[[ Supplied information open ]]
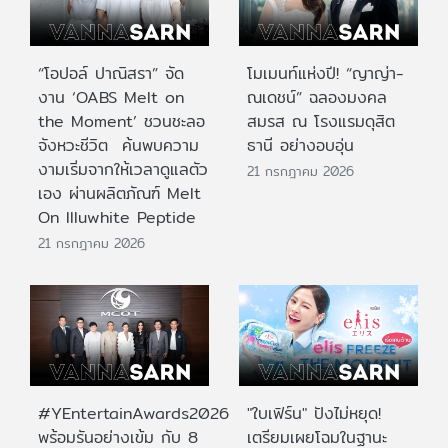
“โอปอล์ ปาณิสรา” จัด
โมเมนท์แห่งปี! “ญาญ่า-
งาน ‘OABS Melt on
ณเดชน์” ฉลองมงคล
the Moment’ ชวนชะลอ
สมรส ณ โรงแรมดุสิต
จังหวะชีวิต ค้นพบความ
ธานี อย่างอบอุ่น
งามเริ่มจากให้เวลาดูแลตัว
21 กรกฎาคม 2026
เอง ผ่านผลิตภัณฑ์ Melt
On Illuwhite Peptide
21 กรกฎาคม 2026
#YEntertainAwards2026
"ใบเฟิร์น" ปังไม่หยุด!
พร้อมรันอย่างเข้ม กับ 8
เตรียมเผยโฉมในฐานะ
[[ Supplied information closed ]]
Reproduce verbatim the stretch of lines beginning with the one containing "งาน ‘OABS Melt on" and ending at the close of the entries above.

Solution to this task.
งาน ‘OABS Melt on
ณเดชน์” ฉลองมงคล
the Moment’ ชวนชะลอ
สมรส ณ โรงแรมดุสิต
จังหวะชีวิต ค้นพบความ
ธานี อย่างอบอุ่น
งามเริ่มจากให้เวลาดูแลตัว
21 กรกฎาคม 2026
เอง ผ่านผลิตภัณฑ์ Melt
On Illuwhite Peptide
21 กรกฎาคม 2026
#YEntertainAwards2026
"ใบเฟิร์น" ปังไม่หยุด!
พร้อมรันอย่างเข้ม กับ 8
เตรียมเผยโฉมในฐานะ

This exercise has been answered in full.